→ What the task asks: Please return the material below line for line without any changes, leaving out the pictures.

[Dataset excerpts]

%%

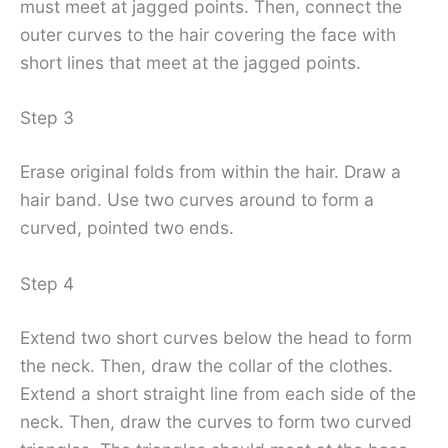
must meet at jagged points. Then, connect the
outer curves to the hair covering the face with
short lines that meet at the jagged points.
Step 3
Erase original folds from within the hair. Draw a
hair band. Use two curves around to form a
curved, pointed two ends.
Step 4
Extend two short curves below the head to form
the neck. Then, draw the collar of the clothes.
Extend a short straight line from each side of the
neck. Then, draw the curves to form two curved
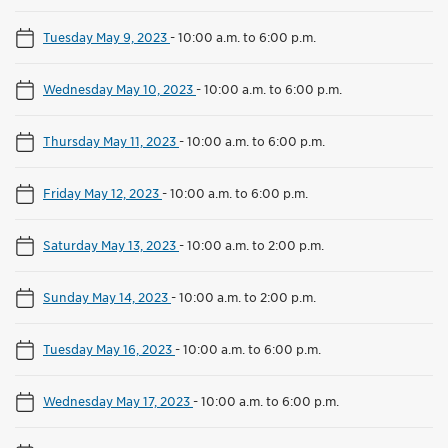
Tuesday May 9, 2023
-
10:00 a.m. to 6:00 p.m.
Wednesday May 10, 2023
-
10:00 a.m. to 6:00 p.m.
Thursday May 11, 2023
-
10:00 a.m. to 6:00 p.m.
Friday May 12, 2023
-
10:00 a.m. to 6:00 p.m.
Saturday May 13, 2023
-
10:00 a.m. to 2:00 p.m.
Sunday May 14, 2023
-
10:00 a.m. to 2:00 p.m.
Tuesday May 16, 2023
-
10:00 a.m. to 6:00 p.m.
Wednesday May 17, 2023
-
10:00 a.m. to 6:00 p.m.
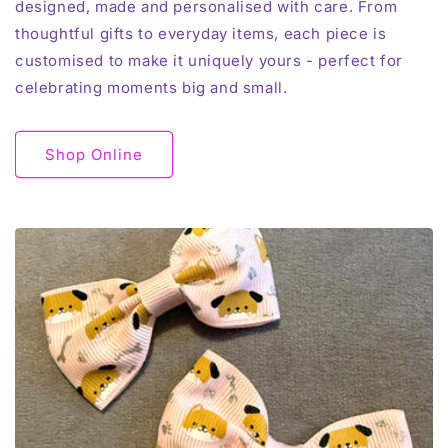
designed, made and personalised with care. From
thoughtful gifts to everyday items, each piece is
customised to make it uniquely yours - perfect for
celebrating moments big and small.
Shop Online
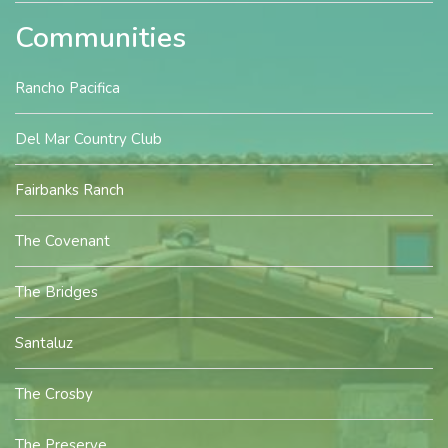
Communities
Rancho Pacifica
Del Mar Country Club
Fairbanks Ranch
The Covenant
The Bridges
Santaluz
The Crosby
The Preserve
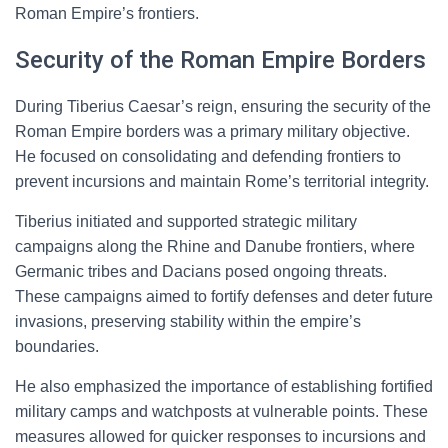
Roman Empire’s frontiers.
Security of the Roman Empire Borders
During Tiberius Caesar’s reign, ensuring the security of the
Roman Empire borders was a primary military objective.
He focused on consolidating and defending frontiers to
prevent incursions and maintain Rome’s territorial integrity.
Tiberius initiated and supported strategic military
campaigns along the Rhine and Danube frontiers, where
Germanic tribes and Dacians posed ongoing threats.
These campaigns aimed to fortify defenses and deter future
invasions, preserving stability within the empire’s
boundaries.
He also emphasized the importance of establishing fortified
military camps and watchposts at vulnerable points. These
measures allowed for quicker responses to incursions and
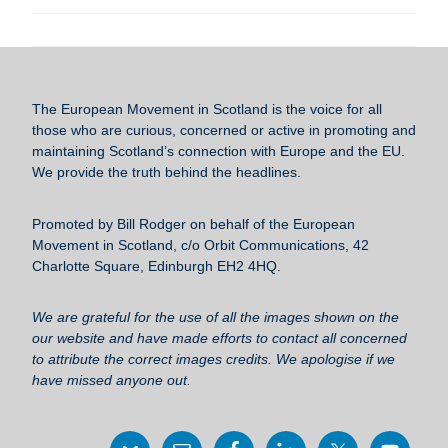
a
wi
m
u
h
c
tt
ail
e
ar
e
er
sk
e
b
y
The European Movement in Scotland
is the voice for all
o
those who are curious, concerned or active in promoting and
maintaining Scotland’s connection with Europe and the EU.
o
We provide the truth behind the headlines.
k
Promoted by Bill Rodger on behalf of the European
Movement in Scotland, c/o Orbit Communications, 42
Charlotte Square, Edinburgh EH2 4HQ.
We are grateful for the use of all the images shown on the
our website and have made efforts to contact all concerned
to attribute the correct images credits. We apologise if we
have missed anyone out.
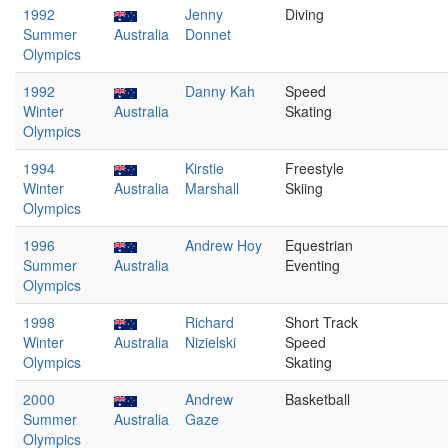
1992
Jenny
Diving
Summer
Australia
Donnet
Olympics
1992
Danny Kah
Speed
Winter
Australia
Skating
Olympics
1994
Kirstie
Freestyle
Winter
Australia
Marshall
Skiing
Olympics
1996
Andrew Hoy
Equestrian
Summer
Australia
Eventing
Olympics
1998
Richard
Short Track
Winter
Australia
Nizielski
Speed
Olympics
Skating
2000
Andrew
Basketball
Summer
Australia
Gaze
Olympics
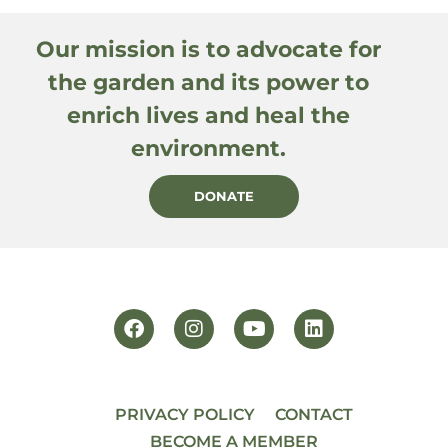
Our mission is to advocate for
the garden and its power to
enrich lives and heal the
environment.
DONATE
PRIVACY POLICY
CONTACT
BECOME A MEMBER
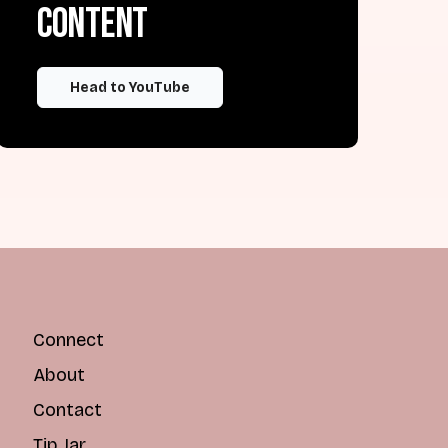
content
Head to YouTube
Connect
About
Contact
Tip Jar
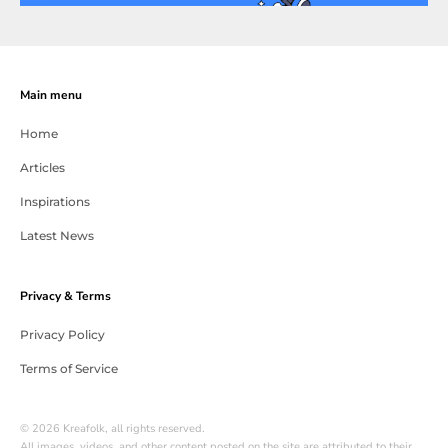
Main menu
Home
Articles
Inspirations
Latest News
Privacy & Terms
Privacy Policy
Terms of Service
© 2026 Kreafolk, all rights reserved.
All images, videos, and other content posted on the site are attributed to their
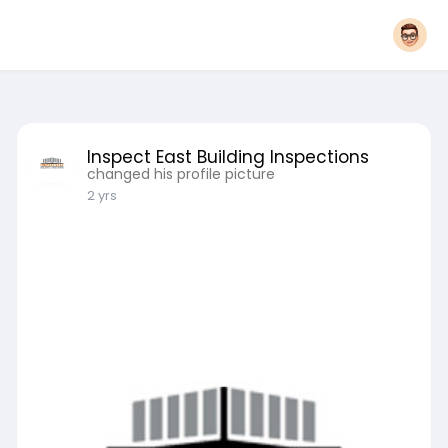
Inspect East Building Inspections
changed his profile picture
2 yrs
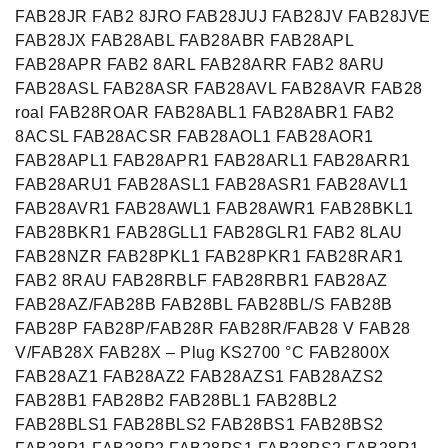
FAB28JR FAB2 8JRO FAB28JUJ FAB28JV FAB28JVE
FAB28JX FAB28ABL FAB28ABR FAB28APL
FAB28APR FAB2 8ARL FAB28ARR FAB2 8ARU
FAB28ASL FAB28ASR FAB28AVL FAB28AVR FAB28
roal FAB28ROAR FAB28ABL1 FAB28ABR1 FAB2
8ACSL FAB28ACSR FAB28AOL1 FAB28AOR1
FAB28APL1 FAB28APR1 FAB28ARL1 FAB28ARR1
FAB28ARU1 FAB28ASL1 FAB28ASR1 FAB28AVL1
FAB28AVR1 FAB28AWL1 FAB28AWR1 FAB28BKL1
FAB28BKR1 FAB28GLL1 FAB28GLR1 FAB2 8LAU
FAB28NZR FAB28PKL1 FAB28PKR1 FAB28RAR1
FAB2 8RAU FAB28RBLF FAB28RBR1 FAB28AZ
FAB28AZ/FAB28B FAB28BL FAB28BL/S FAB28B
FAB28P FAB28P/FAB28R FAB28R/FAB28 V FAB28
V/FAB28X FAB28X – Plug KS2700 °C FAB2800X
FAB28AZ1 FAB28AZ2 FAB28AZS1 FAB28AZS2
FAB28B1 FAB28B2 FAB28BL1 FAB28BL2
FAB28BLS1 FAB28BLS2 FAB28BS1 FAB28BS2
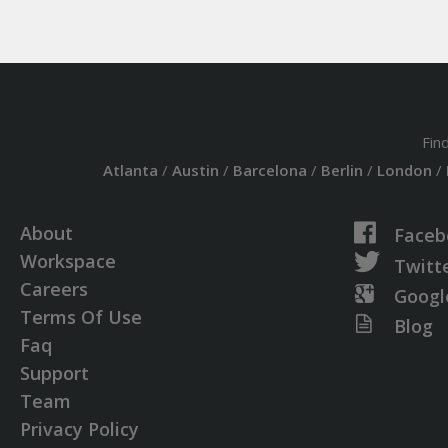
Fin
Atlanta
/
Austin
/
Barcelona
/
Berlin
/
London
/
About
Faceb
Workspace
Twitt
Careers
Googl
Terms Of Use
Blog
Faq
Support
Team
Privacy Policy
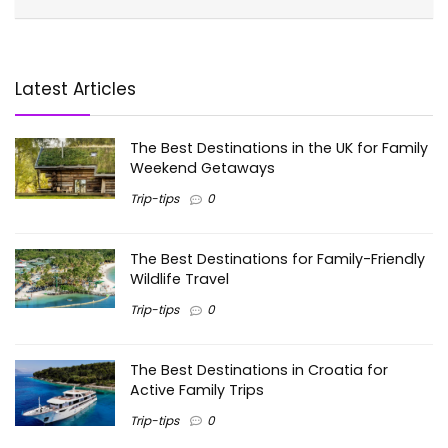
Latest Articles
The Best Destinations in the UK for Family
Weekend Getaways
Trip-tips
0
The Best Destinations for Family-Friendly
Wildlife Travel
Trip-tips
0
The Best Destinations in Croatia for
Active Family Trips
Trip-tips
0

%%

→ Answer area:
must meet at jagged points. Then, connect the
outer curves to the hair covering the face with
short lines that meet at the jagged points.
Step 3
Erase original folds from within the hair. Draw a
hair band. Use two curves around to form a
curved, pointed two ends.
Step 4
Extend two short curves below the head to form
the neck. Then, draw the collar of the clothes.
Extend a short straight line from each side of the
neck. Then, draw the curves to form two curved
Tuesday May 9, 2023
-
10:00 a.m. to 6:00 p.m.
Wednesday May 10, 2023
-
10:00 a.m. to 6:00 p.m.
Thursday May 11, 2023
-
10:00 a.m. to 6:00 p.m.
Friday May 12, 2023
-
10:00 a.m. to 6:00 p.m.
Saturday May 13, 2023
-
10:00 a.m. to 2:00 p.m.
Sunday May 14, 2023
-
10:00 a.m. to 2:00 p.m.
Tuesday May 16, 2023
-
10:00 a.m. to 6:00 p.m.
Wednesday May 17, 2023
-
10:00 a.m. to 6:00 p.m.
designed, made and personalised with care. From
thoughtful gifts to everyday items, each piece is
customised to make it uniquely yours - perfect for
celebrating moments big and small.
Shop Online
Communities
Rancho Pacifica
Del Mar Country Club
Fairbanks Ranch
The Covenant
The Bridges
Santaluz
The Crosby
The Preserve
Roman Empire’s frontiers.
Security of the Roman Empire Borders
During Tiberius Caesar’s reign, ensuring the security of the
Roman Empire borders was a primary military objective.
He focused on consolidating and defending frontiers to
prevent incursions and maintain Rome’s territorial integrity.
Tiberius initiated and supported strategic military
campaigns along the Rhine and Danube frontiers, where
Germanic tribes and Dacians posed ongoing threats.
These campaigns aimed to fortify defenses and deter future
invasions, preserving stability within the empire’s
boundaries.
He also emphasized the importance of establishing fortified
military camps and watchposts at vulnerable points. These
measures allowed for quicker responses to incursions and
a
wi
m
u
h
c
tt
ail
e
ar
e
er
sk
e
b
y
The European Movement in Scotland
is the voice for all
o
those who are curious, concerned or active in promoting and
maintaining Scotland’s connection with Europe and the EU.
o
We provide the truth behind the headlines.
k
Promoted by Bill Rodger on behalf of the European
Movement in Scotland, c/o Orbit Communications, 42
Charlotte Square, Edinburgh EH2 4HQ.
We are grateful for the use of all the images shown on the
our website and have made efforts to contact all concerned
to attribute the correct images credits. We apologise if we
have missed anyone out.
1992
Jenny
Diving
Summer
Australia
Donnet
Olympics
1992
Danny Kah
Speed
Winter
Australia
Skating
Olympics
1994
Kirstie
Freestyle
Winter
Australia
Marshall
Skiing
Olympics
1996
Andrew Hoy
Equestrian
Summer
Australia
Eventing
Olympics
1998
Richard
Short Track
Winter
Australia
Nizielski
Speed
Olympics
Skating
2000
Andrew
Basketball
Summer
Australia
Gaze
Olympics
Our mission is to advocate for
the garden and its power to
enrich lives and heal the
environment.
DONATE
PRIVACY POLICY
CONTACT
BECOME A MEMBER
content
Head to YouTube
Connect
About
Contact
Tip Jar
Main menu
Home
Articles
Inspirations
Latest News
Privacy & Terms
Privacy Policy
Terms of Service
© 2026 Kreafolk, all rights reserved.
All images, videos, and other content posted on the site are attributed to their
Inspect East Building Inspections
changed his profile picture
2 yrs
FAB28JR FAB2 8JRO FAB28JUJ FAB28JV FAB28JVE
FAB28JX FAB28ABL FAB28ABR FAB28APL
FAB28APR FAB2 8ARL FAB28ARR FAB2 8ARU
FAB28ASL FAB28ASR FAB28AVL FAB28AVR FAB28
roal FAB28ROAR FAB28ABL1 FAB28ABR1 FAB2
8ACSL FAB28ACSR FAB28AOL1 FAB28AOR1
FAB28APL1 FAB28APR1 FAB28ARL1 FAB28ARR1
FAB28ARU1 FAB28ASL1 FAB28ASR1 FAB28AVL1
FAB28AVR1 FAB28AWL1 FAB28AWR1 FAB28BKL1
FAB28BKR1 FAB28GLL1 FAB28GLR1 FAB2 8LAU
FAB28NZR FAB28PKL1 FAB28PKR1 FAB28RAR1
FAB2 8RAU FAB28RBLF FAB28RBR1 FAB28AZ
FAB28AZ/FAB28B FAB28BL FAB28BL/S FAB28B
FAB28P FAB28P/FAB28R FAB28R/FAB28 V FAB28
V/FAB28X FAB28X – Plug KS2700 °C FAB2800X
FAB28AZ1 FAB28AZ2 FAB28AZS1 FAB28AZS2
FAB28B1 FAB28B2 FAB28BL1 FAB28BL2
FAB28BLS1 FAB28BLS2 FAB28BS1 FAB28BS2
Fin
Atlanta
/
Austin
/
Barcelona
/
Berlin
/
London
/
About
Faceb
Workspace
Twitt
Careers
Googl
Terms Of Use
Blog
Faq
Support
Team
Privacy Policy
Latest Articles
The Best Destinations in the UK for Family
Weekend Getaways
Trip-tips
0
The Best Destinations for Family-Friendly
Wildlife Travel
Trip-tips
0
The Best Destinations in Croatia for
Active Family Trips
Trip-tips
0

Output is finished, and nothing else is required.